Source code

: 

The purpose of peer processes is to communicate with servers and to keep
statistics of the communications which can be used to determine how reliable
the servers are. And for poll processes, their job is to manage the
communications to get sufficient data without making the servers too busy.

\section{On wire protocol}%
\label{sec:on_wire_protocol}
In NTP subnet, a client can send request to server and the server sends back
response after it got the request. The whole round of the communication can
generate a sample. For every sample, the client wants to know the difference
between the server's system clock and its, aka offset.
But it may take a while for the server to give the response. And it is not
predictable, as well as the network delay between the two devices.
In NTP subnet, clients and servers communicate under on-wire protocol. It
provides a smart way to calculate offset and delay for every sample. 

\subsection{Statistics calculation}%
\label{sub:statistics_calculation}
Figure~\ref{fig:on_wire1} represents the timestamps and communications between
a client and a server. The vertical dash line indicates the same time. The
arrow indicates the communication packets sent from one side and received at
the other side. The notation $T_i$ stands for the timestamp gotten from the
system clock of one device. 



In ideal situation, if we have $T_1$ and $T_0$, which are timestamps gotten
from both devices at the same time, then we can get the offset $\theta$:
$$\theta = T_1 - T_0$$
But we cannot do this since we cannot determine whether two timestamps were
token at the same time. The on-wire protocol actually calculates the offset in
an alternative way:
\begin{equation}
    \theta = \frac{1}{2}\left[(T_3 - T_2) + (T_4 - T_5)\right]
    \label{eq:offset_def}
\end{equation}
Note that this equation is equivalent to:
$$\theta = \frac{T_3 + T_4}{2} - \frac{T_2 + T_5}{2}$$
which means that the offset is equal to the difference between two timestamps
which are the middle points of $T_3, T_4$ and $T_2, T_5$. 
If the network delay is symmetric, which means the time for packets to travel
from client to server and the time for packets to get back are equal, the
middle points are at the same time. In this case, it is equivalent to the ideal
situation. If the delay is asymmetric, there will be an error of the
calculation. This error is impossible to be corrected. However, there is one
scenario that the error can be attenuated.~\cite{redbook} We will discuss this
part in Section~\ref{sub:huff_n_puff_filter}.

**Work instruction**
Repeat the whole listing word for word.

**The completed task**
Source code

: 

The purpose of peer processes is to communicate with servers and to keep
statistics of the communications which can be used to determine how reliable
the servers are. And for poll processes, their job is to manage the
communications to get sufficient data without making the servers too busy.

\section{On wire protocol}%
\label{sec:on_wire_protocol}
In NTP subnet, a client can send request to server and the server sends back
response after it got the request. The whole round of the communication can
generate a sample. For every sample, the client wants to know the difference
between the server's system clock and its, aka offset.
But it may take a while for the server to give the response. And it is not
predictable, as well as the network delay between the two devices.
In NTP subnet, clients and servers communicate under on-wire protocol. It
provides a smart way to calculate offset and delay for every sample. 

\subsection{Statistics calculation}%
\label{sub:statistics_calculation}
Figure~\ref{fig:on_wire1} represents the timestamps and communications between
a client and a server. The vertical dash line indicates the same time. The
arrow indicates the communication packets sent from one side and received at
the other side. The notation $T_i$ stands for the timestamp gotten from the
system clock of one device. 



In ideal situation, if we have $T_1$ and $T_0$, which are timestamps gotten
from both devices at the same time, then we can get the offset $\theta$:
$$\theta = T_1 - T_0$$
But we cannot do this since we cannot determine whether two timestamps were
token at the same time. The on-wire protocol actually calculates the offset in
an alternative way:
\begin{equation}
    \theta = \frac{1}{2}\left[(T_3 - T_2) + (T_4 - T_5)\right]
    \label{eq:offset_def}
\end{equation}
Note that this equation is equivalent to:
$$\theta = \frac{T_3 + T_4}{2} - \frac{T_2 + T_5}{2}$$
which means that the offset is equal to the difference between two timestamps
which are the middle points of $T_3, T_4$ and $T_2, T_5$. 
If the network delay is symmetric, which means the time for packets to travel
from client to server and the time for packets to get back are equal, the
middle points are at the same time. In this case, it is equivalent to the ideal
situation. If the delay is asymmetric, there will be an error of the
calculation. This error is impossible to be corrected. However, there is one
scenario that the error can be attenuated.~\cite{redbook} We will discuss this
part in Section~\ref{sub:huff_n_puff_filter}.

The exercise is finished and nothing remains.